Für ihre Untersuchungen kombinierten die Wissenschaftler verschiedene methodische Ansätze. Die Grundlage bildete dabei ein noch junger Forschungsansatz, der als „synthetische Ökologie“ bezeichnet wird: Hierbei werden mit Hilfe moderner, gentechnischer Methoden bestimmte Mutationen in bakterielle Genome eingeführt. Die so erzeugten Bakterienstämme werden in Experimenten zusammen kultiviert und deren ökologischen Wechselwirkungen analysiert. Parallel dazu wurden am Jenaer Lehrstuhl für Bioinformatik Computermodelle zum Vergleich erstellt. Wichtig war darüber hinaus die chemische Analytik mit bildgebender Massenspektrometrie, mit deren Hilfe die bakteriellen Stoffwechselprodukte sichtbar gemacht werden konnten. Erst die Kombination mikrobiologischer Methoden mit chemisch-analytischen Herangehensweisen und Computersimulationen machte es möglich, das zugrundeliegende Phänomen zu verstehen und aufzuklären.

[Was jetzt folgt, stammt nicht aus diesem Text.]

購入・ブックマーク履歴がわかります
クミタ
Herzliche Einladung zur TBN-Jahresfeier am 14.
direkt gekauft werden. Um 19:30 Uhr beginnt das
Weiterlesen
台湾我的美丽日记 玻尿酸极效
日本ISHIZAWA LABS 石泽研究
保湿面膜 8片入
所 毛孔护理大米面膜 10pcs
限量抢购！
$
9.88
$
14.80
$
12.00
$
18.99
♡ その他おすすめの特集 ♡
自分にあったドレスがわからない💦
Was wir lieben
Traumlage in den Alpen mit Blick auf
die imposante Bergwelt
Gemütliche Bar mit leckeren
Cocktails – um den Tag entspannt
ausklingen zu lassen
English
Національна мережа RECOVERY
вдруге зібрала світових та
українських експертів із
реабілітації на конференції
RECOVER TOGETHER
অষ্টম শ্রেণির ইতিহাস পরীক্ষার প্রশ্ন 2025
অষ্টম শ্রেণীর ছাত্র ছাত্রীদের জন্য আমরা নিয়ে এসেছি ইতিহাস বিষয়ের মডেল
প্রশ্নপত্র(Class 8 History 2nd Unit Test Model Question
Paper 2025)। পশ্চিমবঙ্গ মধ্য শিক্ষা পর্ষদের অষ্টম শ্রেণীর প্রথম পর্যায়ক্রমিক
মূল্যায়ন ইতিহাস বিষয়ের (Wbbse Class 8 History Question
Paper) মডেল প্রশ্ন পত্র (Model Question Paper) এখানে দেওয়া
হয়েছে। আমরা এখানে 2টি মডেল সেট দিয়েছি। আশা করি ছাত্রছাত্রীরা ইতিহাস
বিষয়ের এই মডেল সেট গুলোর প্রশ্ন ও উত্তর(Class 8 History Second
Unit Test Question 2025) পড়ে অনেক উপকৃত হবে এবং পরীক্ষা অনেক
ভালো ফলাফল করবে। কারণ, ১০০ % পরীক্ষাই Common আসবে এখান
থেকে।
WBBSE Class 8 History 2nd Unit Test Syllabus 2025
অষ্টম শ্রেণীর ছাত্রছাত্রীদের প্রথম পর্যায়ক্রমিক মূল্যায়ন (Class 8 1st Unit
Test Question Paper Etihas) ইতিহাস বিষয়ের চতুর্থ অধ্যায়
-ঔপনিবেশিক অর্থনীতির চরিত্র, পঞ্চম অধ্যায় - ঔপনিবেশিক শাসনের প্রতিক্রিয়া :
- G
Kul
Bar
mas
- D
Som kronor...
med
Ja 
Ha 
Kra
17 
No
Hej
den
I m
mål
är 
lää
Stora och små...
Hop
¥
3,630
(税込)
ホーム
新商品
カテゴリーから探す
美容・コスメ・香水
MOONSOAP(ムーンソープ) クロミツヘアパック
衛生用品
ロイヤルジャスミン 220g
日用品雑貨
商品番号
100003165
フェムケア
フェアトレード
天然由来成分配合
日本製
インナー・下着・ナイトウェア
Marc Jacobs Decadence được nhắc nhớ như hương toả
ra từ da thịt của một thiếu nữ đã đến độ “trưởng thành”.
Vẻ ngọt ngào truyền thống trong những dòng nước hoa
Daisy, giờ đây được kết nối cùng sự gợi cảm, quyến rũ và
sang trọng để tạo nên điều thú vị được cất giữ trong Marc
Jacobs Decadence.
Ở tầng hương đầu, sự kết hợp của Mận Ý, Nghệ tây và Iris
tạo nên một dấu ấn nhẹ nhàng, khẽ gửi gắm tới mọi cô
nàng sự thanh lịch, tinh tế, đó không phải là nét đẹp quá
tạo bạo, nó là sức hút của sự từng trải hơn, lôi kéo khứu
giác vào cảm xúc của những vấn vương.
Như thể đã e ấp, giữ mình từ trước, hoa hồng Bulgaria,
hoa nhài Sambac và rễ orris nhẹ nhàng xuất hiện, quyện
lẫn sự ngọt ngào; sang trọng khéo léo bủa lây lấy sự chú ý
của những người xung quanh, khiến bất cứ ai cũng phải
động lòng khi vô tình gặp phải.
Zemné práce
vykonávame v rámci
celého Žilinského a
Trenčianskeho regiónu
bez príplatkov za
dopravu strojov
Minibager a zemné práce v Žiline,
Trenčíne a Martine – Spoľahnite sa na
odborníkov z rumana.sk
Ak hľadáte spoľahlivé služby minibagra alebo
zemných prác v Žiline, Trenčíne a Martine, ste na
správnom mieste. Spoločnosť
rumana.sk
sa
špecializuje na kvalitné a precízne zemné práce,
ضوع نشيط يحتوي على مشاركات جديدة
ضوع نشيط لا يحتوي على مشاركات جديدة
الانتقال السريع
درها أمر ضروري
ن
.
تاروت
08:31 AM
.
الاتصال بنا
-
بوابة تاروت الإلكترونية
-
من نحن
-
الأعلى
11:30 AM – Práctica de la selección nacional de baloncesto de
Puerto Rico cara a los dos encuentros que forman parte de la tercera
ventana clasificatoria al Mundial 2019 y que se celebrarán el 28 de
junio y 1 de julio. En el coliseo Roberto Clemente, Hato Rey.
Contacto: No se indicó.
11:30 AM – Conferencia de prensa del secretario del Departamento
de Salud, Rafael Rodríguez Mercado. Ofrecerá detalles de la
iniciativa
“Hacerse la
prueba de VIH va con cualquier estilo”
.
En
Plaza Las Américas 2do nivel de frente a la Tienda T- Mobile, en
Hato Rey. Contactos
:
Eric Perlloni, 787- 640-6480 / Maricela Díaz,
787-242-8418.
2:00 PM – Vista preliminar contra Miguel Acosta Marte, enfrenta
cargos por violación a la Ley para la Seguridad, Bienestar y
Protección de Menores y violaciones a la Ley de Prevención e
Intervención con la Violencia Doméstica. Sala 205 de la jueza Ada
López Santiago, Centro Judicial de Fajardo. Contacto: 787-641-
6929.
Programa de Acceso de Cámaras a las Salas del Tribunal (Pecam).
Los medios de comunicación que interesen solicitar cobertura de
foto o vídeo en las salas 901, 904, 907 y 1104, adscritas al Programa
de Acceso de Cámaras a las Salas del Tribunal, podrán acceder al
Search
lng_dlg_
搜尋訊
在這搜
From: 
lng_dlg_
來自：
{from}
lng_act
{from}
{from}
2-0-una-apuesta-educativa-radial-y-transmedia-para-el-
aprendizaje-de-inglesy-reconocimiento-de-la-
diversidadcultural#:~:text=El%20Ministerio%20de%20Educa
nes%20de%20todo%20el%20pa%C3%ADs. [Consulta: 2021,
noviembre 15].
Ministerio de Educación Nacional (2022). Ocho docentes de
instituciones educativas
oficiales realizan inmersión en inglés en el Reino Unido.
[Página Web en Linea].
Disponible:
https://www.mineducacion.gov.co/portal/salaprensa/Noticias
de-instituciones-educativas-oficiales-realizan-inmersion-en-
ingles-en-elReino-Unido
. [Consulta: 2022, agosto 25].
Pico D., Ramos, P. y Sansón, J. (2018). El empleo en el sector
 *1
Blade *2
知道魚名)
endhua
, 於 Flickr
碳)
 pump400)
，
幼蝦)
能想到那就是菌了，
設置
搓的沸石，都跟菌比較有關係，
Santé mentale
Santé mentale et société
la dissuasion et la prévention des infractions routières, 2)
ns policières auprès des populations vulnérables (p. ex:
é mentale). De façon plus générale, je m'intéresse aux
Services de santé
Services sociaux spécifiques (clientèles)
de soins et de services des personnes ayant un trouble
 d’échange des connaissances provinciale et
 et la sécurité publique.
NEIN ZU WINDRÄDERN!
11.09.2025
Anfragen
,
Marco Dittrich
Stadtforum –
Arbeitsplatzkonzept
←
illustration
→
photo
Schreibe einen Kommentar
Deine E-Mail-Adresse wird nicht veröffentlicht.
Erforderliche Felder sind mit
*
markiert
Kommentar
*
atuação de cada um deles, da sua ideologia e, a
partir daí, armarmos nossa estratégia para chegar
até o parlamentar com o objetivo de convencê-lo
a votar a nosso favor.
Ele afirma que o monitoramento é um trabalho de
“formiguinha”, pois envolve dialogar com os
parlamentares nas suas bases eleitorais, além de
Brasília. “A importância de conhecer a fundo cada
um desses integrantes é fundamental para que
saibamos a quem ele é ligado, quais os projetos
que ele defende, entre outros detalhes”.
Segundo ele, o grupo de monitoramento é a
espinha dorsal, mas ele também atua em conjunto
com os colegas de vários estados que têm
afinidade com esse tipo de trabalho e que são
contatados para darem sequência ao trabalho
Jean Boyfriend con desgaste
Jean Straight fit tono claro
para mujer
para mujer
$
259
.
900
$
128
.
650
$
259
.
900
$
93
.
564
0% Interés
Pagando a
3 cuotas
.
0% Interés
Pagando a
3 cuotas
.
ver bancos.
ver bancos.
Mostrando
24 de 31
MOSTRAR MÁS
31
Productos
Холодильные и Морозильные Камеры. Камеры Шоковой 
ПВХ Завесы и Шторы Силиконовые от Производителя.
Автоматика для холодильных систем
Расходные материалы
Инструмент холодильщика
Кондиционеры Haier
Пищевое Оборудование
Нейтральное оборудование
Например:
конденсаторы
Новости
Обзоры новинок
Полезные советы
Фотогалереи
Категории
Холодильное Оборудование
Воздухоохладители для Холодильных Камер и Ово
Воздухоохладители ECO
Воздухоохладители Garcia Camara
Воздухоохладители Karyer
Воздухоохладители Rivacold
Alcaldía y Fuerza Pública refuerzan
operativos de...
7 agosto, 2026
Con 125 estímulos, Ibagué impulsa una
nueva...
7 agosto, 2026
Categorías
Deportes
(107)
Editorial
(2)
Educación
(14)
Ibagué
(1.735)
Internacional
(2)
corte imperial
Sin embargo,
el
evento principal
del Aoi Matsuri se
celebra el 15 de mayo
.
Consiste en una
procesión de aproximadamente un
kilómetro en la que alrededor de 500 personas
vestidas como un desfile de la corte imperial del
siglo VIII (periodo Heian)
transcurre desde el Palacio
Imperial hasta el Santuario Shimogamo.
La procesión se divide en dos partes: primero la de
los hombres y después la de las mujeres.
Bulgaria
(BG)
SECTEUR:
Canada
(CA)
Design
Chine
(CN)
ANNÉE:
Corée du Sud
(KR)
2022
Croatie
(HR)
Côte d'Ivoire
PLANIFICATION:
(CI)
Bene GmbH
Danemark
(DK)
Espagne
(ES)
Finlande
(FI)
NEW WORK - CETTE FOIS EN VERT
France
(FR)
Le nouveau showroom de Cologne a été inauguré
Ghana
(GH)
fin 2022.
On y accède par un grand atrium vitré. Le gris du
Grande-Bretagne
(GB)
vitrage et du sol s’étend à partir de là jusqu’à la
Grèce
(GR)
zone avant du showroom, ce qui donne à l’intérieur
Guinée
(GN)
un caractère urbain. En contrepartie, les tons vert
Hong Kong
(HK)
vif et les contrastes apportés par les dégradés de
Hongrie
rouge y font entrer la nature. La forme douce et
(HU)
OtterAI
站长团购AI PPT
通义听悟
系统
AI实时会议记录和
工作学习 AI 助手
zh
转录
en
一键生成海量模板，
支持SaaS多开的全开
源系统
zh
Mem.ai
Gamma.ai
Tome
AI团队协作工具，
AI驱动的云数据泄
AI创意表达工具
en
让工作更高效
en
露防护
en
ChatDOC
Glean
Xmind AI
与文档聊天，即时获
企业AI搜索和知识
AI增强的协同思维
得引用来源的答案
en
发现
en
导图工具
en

„Die Tatsache, dass ein so einfaches Prinzip eine derart komplexe Interaktion effektiv stabilisieren kann, spricht dafür, dass solche Phänomene in natürlichen Bakteriengemeinschaften eine ähnlich wichtige Rolle spielen“, ist sich Christian Kost sicher. Schließlich kommen Bakterien fast ausschließlich in sogenannten Biofilmen vor – eine aus vielen Bakterienarten bestehende Schleimschicht, mit der sich Mikroorganismen an Oberflächen anhaften können. Darüber hinaus sind Biofilme auch für die medizinische Forschung äußerst relevant: Sie spielen nicht nur bei vielen Infektionskrankheiten eine wichtige Rolle, indem sie die bakteriellen Krankheitserreger vor der Immunantwort des erkrankten Organismus oder Antibiotika schützen, sondern stellen auch ein ernsthaftes Problem bei der Nutzung medizinischer Implantate dar, wenn sich dort Bakterienfilme ansiedeln und ausbreiten.

In dieser neuen Studie konnte nun der Mechanismus identifiziert werden, durch den sich Zellcluster aus kooperierenden Bakterien bilden, die langfristig nicht-kooperierende Bakterien in der Gemeinschaft verdrängen. „Die Bedeutung dieses Mechanismus ergibt sich aus der Tatsache, dass keine komplizierten oder durch Evolution neu entstandene Bedingungen, wie beispielsweise die Erkennung möglicher Kooperationspartner, erfüllt sein müssen, damit diese Partnerschaft langfristig stabilisiert wird. Zwei kooperierende Bakterienstämme und eine zweidimensionale Oberfläche reichen aus, damit der beschriebene Effekt eintritt“, erklärt Christian Kost.